TJ:   Right, yeah, I try to as much as I can.

Sean:   Yeah, which is killer. All right, so you sold it for $15. You had a guy that was a referral, right? So you gave him $1,000, so your net check was $6,000. Was that $252?

TJ:   That’s right. My check was $7,252 and I wrote a check after closing to the guy that had referred me to the buyer so…

Sean:   So, do you remember that day that you got that check?

TJ:   What’s that?

Sean:   Do you remember the day you got that check?

TJ:   I do, it was December 7, 2013.

Sean:   Okay, so what were you? Were you excited then? Was it…? Now when you got the check, there was belief there, right? Because once you get a check, now it’s not a concept, now it’s not a theory, now it’s actual, what did that do for you?

TJ:   Well, yes, I was very excited to answer your question. It just gave me the confidence. I knew that I could go out and rinse and repeat, do it over and over and over again. So that first deal, once I’ve learned how to do it, I was like “I can do this in my sleep. It’s simple.” And it’s a lot of hard work, don’t get me wrong, but the process is, once you learn it, it gets pretty simple. So I was very excited, I knew that at that point, I was going to be… That that’s what I was going to do for the next… That was going to be the way I make money and provide for it my family, and I knew that it was going to be very lucrative on that first deal. After it closed, I was like, “I could’ve probably sold that for $20, if I would’ve already knew what I was doing,” but I was just so excited and I was like “I’m really getting this check” so once I got that $50,000 offer, I just kind of told the other buyers that it was sold.

Sean:   That’s awesome, cool, cool. All right, so that was December 7th of 2013. How did you do in 2014?

TJ:   2014, I am a little over $100,000. Early in 2014, I partnered up with who is now my business partner Jason.

Sean:   Yep, Jason.

TJ:   He’s been in real estate for a long time but he’d never really wholesaled. He was doing some rehabs but they were coming… they were few and far between and he just got a bunch of rental properties too. But when I first started, I actually thought he was going to be one of my cash buyers, so he’d been in real estate and we’ve been friends before, so I have been talking to him even before I did that first deal. And so after I’ve started doing a few deals, he approached me with… He had a four-house package that an attorney friend of his had referred to me.

He was like, “Do you think we can find a buyer and we will split profits?” “Well, I think we can,” so we went out and marketed these four houses and it was a short-sale situation on four houses. The owner or the seller was negotiating with the bank, and so the attorney that referred Jason the houses was negotiating with the bank, so we got these four houses for like $31,000 and one of them was rented for $750 a month, so we sold that one for like $26, and then take $5 grand and just held unto the rest of them and put them on MLS and eventually sold them.

■ Extracted records ■
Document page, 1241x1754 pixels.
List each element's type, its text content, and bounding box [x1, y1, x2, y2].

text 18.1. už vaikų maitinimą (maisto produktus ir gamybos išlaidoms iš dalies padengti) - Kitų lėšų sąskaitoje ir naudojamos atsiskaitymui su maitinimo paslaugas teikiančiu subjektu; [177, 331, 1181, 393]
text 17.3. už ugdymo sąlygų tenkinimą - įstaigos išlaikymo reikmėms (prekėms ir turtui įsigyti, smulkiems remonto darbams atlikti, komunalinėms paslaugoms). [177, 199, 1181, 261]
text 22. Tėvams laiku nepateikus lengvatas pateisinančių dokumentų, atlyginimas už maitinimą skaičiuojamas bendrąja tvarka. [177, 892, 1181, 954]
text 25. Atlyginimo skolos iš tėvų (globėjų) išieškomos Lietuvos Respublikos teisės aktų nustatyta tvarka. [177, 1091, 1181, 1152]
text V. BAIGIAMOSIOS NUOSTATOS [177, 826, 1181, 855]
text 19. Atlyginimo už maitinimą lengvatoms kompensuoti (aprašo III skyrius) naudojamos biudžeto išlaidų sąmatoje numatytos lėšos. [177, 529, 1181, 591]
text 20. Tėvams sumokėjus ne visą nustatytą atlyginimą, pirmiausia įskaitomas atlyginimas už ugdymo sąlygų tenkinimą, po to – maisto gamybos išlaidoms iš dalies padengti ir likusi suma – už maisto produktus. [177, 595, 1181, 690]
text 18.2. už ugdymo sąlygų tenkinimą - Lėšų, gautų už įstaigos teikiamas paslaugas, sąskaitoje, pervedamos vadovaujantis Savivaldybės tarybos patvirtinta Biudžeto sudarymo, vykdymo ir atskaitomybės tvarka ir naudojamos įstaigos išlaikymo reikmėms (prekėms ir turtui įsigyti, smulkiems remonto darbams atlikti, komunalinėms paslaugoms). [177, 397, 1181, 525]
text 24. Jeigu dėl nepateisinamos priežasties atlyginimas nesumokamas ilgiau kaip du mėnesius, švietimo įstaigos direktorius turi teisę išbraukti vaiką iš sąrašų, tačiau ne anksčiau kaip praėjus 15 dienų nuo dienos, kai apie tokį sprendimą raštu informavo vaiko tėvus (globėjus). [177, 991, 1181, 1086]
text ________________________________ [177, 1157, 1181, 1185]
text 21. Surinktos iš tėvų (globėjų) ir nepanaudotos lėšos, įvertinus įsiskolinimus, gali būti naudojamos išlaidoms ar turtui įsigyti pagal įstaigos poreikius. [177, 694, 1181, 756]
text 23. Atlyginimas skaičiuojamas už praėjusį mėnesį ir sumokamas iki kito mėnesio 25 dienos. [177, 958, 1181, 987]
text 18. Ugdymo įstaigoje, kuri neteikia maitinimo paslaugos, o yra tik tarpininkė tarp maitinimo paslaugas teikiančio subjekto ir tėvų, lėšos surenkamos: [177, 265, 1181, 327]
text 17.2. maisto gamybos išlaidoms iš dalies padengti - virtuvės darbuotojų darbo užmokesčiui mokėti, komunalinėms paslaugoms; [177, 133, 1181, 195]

==

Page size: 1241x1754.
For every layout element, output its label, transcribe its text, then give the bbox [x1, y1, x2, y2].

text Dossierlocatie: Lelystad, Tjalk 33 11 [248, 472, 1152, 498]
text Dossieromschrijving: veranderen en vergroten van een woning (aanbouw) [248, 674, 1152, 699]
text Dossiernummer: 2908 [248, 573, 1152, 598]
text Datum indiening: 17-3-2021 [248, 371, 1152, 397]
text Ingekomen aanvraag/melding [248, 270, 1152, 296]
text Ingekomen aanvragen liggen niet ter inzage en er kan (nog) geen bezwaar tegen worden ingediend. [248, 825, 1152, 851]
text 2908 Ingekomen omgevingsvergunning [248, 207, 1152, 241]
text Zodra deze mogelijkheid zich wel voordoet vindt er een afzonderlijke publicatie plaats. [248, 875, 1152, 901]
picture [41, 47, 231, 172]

==

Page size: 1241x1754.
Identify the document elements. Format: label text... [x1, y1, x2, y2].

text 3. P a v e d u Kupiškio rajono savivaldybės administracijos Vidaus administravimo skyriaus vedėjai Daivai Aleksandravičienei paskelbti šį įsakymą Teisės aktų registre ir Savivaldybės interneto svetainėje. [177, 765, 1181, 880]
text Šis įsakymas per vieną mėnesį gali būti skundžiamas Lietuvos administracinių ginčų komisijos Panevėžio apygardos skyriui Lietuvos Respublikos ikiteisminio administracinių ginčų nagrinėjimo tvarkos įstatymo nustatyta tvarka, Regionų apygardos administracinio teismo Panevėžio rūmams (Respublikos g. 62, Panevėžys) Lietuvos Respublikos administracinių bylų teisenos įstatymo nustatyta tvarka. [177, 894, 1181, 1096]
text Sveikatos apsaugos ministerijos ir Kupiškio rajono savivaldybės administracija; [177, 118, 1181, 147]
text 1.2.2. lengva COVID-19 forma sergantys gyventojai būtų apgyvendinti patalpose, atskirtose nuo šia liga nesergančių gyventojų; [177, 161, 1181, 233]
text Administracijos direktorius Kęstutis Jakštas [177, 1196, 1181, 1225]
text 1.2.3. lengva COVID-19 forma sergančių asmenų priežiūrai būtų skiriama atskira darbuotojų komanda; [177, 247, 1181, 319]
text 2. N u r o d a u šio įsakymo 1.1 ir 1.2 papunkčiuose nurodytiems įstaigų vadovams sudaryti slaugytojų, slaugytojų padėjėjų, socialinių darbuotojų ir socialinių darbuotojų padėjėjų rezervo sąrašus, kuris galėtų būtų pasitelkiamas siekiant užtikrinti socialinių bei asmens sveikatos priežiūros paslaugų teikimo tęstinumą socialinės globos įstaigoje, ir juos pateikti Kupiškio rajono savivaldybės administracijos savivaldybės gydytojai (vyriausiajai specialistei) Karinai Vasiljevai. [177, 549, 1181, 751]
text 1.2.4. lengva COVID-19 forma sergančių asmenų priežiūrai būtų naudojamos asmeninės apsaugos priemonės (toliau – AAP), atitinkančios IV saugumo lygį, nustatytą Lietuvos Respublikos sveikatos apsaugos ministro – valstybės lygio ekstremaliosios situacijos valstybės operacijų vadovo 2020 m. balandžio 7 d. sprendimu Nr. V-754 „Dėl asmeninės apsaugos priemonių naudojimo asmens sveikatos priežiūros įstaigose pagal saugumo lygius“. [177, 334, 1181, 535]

■ TASKS AND EXERCISES ■
**a)** Reproduce word for word the portion of the real estate interview that begins with the words "TJ:   Right, yeah, I" and ends after the words "day you got that check?".
**b)** Name every person identified by name in the real estate interview.
**c)** Carry on the real estate interview from the point at which it stops.
The records have no connection to the real estate interview.

■ WRITTEN ANSWERS ■
**a)**
TJ:   Right, yeah, I try to as much as I can.

Sean:   Yeah, which is killer. All right, so you sold it for $15. You had a guy that was a referral, right? So you gave him $1,000, so your net check was $6,000. Was that $252?

TJ:   That’s right. My check was $7,252 and I wrote a check after closing to the guy that had referred me to the buyer so…

Sean:   So, do you remember that day that you got that check?

TJ:   What’s that?

Sean:   Do you remember the day you got that check?

**b)** TJ, Sean, Jason

**c)**
Sean:   That’s killer, that’s amazing. Wow, so that’s good. So $100.000, I mean that’s amazing between both of you guys in the first year, because, I mean, think about it…

TJ:   Well, that was not my half. Both of us made over $200 that year.

Sean:   Oh, so you did over $200,000. Wow, that’s even more amazing.

TJ:   $100 apiece.

Sean:   $100 apiece, that’s even… Well, I mean think about it. You have a business started and it went out. And then you just got your first check in December 7, 2013, and went into 2014, and then generate $200,000 in revenue. Now obviously, I’m sure there was some marketing expense involved in there and stuff, but the bottom line is you had a profitable year first year out of the gate. Typically, most businesses don’t have profitable years first out of the gate and now the income and the profit that you have, the success you have had, has put you in the top 5-10% bracket of people across the entire country.

   I mean, the average American makes $45,000 a year, and you’ve more than doubled that in your first year out of the gate, which is amazing. So if you’re going to tell the listeners right now, you got your first deal, you got a list of, you wrote absentee owners, you sent some letters and stuff, what did the deals look like that first year where you both, you and your partner generated $200 grand?

TJ:   What did the deals look like? They were mostly also those same types of list, low-income houses.

Sean:   So it was mostly direct mail? Direct mail is your primary source?

TJ:   Mostly direct mail. I think I got one deal off of a bandit sign. We got several referrals, but yeah, it was probably mostly direct mail that year.

Sean:   Okay, cool. So do you member how much…? I mean would you send out…? Are we talking 10,000 letters, 2,000, 1,000? What?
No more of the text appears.